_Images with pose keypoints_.
########################################
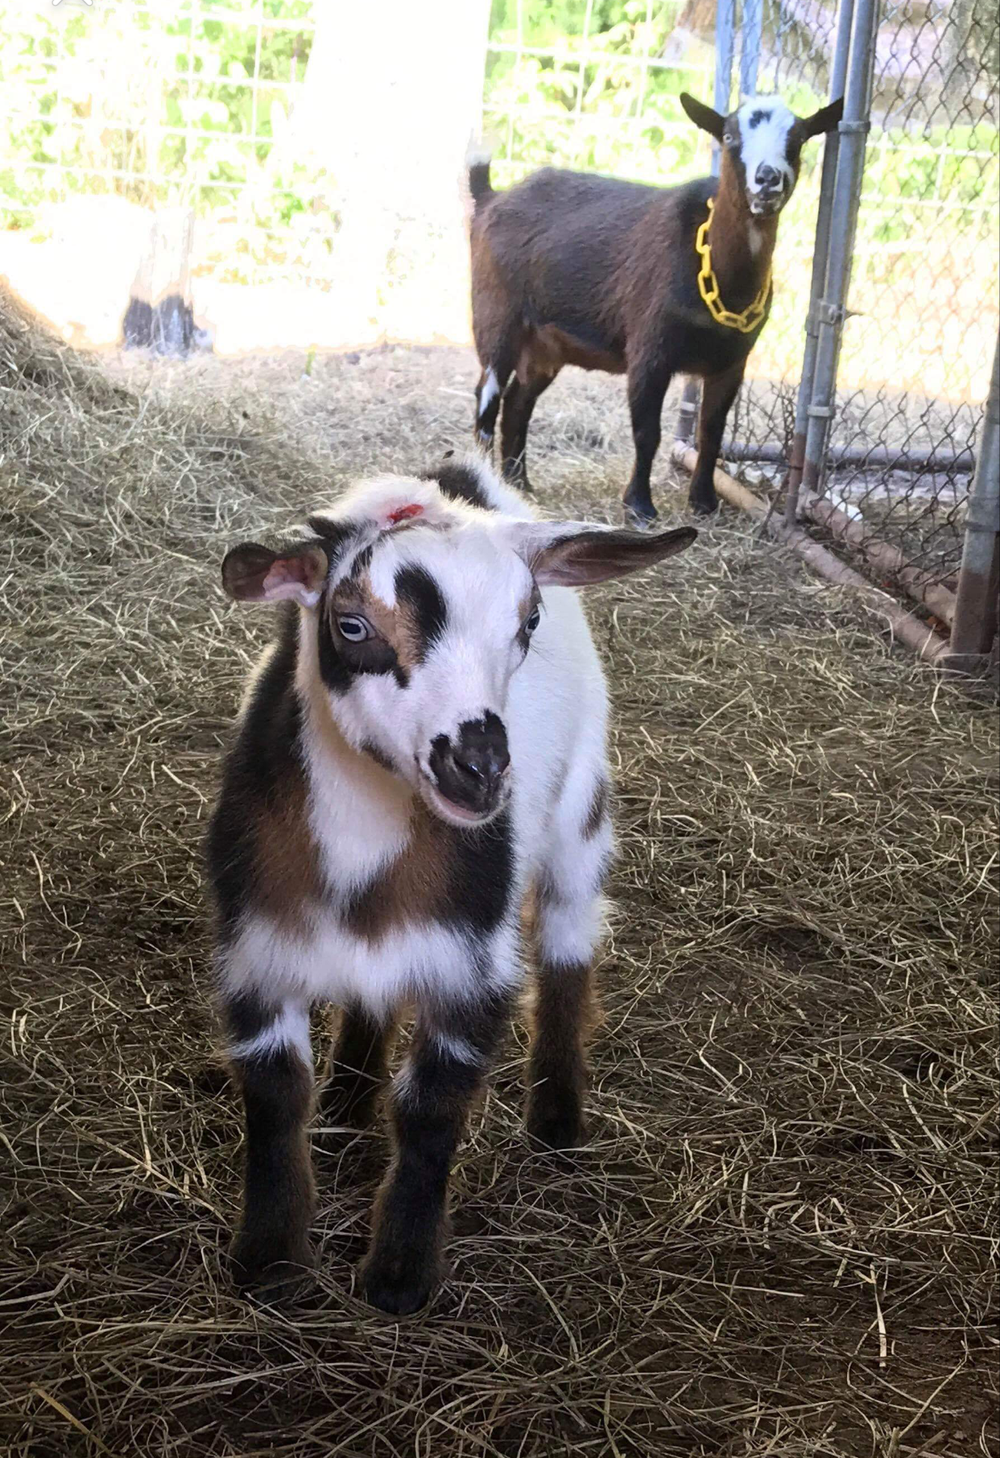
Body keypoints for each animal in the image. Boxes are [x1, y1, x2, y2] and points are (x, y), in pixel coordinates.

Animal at [206, 456, 696, 1314]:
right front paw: (270, 1261)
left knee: (569, 944)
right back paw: (346, 1114)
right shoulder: (258, 946)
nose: (478, 767)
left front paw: (399, 1275)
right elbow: (273, 1094)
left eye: (527, 622)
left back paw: (556, 1119)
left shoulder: (469, 960)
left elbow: (432, 1107)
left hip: (582, 814)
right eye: (352, 626)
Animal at [468, 91, 843, 520]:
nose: (768, 179)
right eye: (730, 136)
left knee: (518, 400)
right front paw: (639, 506)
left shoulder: (732, 361)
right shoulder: (650, 349)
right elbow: (648, 432)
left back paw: (518, 482)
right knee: (488, 396)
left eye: (797, 139)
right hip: (497, 315)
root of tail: (491, 198)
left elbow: (711, 432)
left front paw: (704, 502)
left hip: (546, 345)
########################################
_Assigned task_. Above are the records; copy exactly the lines from the one with "left knee: (518, 400)" through the final line.

_Exercise answer_.
left knee: (518, 400)
right front paw: (639, 506)
left shoulder: (732, 361)
right shoulder: (650, 349)
right elbow: (648, 432)
left back paw: (518, 482)
right knee: (488, 396)
left eye: (797, 139)
right hip: (497, 315)
root of tail: (491, 198)
left elbow: (711, 432)
left front paw: (704, 502)
left hip: (546, 345)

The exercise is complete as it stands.